+++ The records +++

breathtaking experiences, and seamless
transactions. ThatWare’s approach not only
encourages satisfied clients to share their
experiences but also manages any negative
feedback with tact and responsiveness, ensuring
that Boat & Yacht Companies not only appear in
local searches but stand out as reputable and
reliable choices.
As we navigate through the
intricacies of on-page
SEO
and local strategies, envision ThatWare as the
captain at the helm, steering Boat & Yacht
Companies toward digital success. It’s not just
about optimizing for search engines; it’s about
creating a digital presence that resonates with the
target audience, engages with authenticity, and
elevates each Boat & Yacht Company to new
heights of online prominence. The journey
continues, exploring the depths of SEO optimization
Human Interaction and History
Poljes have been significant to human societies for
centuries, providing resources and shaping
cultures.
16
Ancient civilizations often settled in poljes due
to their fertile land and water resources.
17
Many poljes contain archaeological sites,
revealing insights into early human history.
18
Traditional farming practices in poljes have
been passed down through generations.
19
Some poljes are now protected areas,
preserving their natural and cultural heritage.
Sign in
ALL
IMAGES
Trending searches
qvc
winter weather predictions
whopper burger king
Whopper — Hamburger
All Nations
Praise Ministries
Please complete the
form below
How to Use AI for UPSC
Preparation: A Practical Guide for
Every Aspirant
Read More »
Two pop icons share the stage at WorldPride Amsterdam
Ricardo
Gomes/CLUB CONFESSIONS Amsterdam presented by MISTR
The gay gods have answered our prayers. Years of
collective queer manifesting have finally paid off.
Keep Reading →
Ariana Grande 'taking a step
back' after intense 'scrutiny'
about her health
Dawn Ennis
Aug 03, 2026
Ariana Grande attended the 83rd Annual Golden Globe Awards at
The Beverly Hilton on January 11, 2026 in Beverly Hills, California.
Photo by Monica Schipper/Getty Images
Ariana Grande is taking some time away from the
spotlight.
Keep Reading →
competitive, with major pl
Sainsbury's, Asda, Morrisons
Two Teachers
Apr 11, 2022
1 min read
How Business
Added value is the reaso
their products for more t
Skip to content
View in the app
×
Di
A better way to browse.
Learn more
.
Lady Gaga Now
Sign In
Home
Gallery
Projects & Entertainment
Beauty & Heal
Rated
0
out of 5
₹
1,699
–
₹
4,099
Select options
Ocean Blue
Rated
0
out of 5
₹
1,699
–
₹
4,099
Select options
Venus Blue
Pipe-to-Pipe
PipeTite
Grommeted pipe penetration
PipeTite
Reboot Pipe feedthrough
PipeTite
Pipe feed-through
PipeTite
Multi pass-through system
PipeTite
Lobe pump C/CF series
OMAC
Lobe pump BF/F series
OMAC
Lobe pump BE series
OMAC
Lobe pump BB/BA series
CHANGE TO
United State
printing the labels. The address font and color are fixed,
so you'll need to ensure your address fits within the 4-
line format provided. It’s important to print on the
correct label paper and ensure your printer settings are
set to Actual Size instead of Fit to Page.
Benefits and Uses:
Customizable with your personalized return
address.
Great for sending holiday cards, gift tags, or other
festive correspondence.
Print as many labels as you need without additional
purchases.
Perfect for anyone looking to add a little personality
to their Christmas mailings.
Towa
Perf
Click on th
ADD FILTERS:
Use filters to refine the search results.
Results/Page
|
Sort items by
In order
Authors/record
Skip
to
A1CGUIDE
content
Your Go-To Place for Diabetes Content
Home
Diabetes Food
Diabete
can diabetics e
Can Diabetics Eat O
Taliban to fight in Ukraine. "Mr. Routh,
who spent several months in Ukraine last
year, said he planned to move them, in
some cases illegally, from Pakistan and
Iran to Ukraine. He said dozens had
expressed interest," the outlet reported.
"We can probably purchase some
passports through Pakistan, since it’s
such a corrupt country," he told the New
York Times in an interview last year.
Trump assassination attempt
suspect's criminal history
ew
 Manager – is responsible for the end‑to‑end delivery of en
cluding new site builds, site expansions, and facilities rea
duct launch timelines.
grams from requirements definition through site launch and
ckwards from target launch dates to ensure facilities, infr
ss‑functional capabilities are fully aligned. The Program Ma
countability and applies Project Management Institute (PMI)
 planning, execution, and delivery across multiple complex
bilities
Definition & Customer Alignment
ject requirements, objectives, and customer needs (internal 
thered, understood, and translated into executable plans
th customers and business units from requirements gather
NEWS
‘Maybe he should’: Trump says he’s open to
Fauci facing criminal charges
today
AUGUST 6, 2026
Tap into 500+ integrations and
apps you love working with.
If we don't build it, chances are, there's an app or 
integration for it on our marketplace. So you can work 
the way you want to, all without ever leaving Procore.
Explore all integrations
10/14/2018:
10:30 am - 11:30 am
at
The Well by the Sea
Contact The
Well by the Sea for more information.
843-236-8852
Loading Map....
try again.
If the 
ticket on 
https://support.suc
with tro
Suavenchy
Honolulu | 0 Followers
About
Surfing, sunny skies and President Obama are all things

+++

_What this task involves_: Pick each line holding "requirements" out of the entries above and return it.

_Response_:
grams from requirements definition through site launch and
ject requirements, objectives, and customer needs (internal 
th customers and business units from requirements gather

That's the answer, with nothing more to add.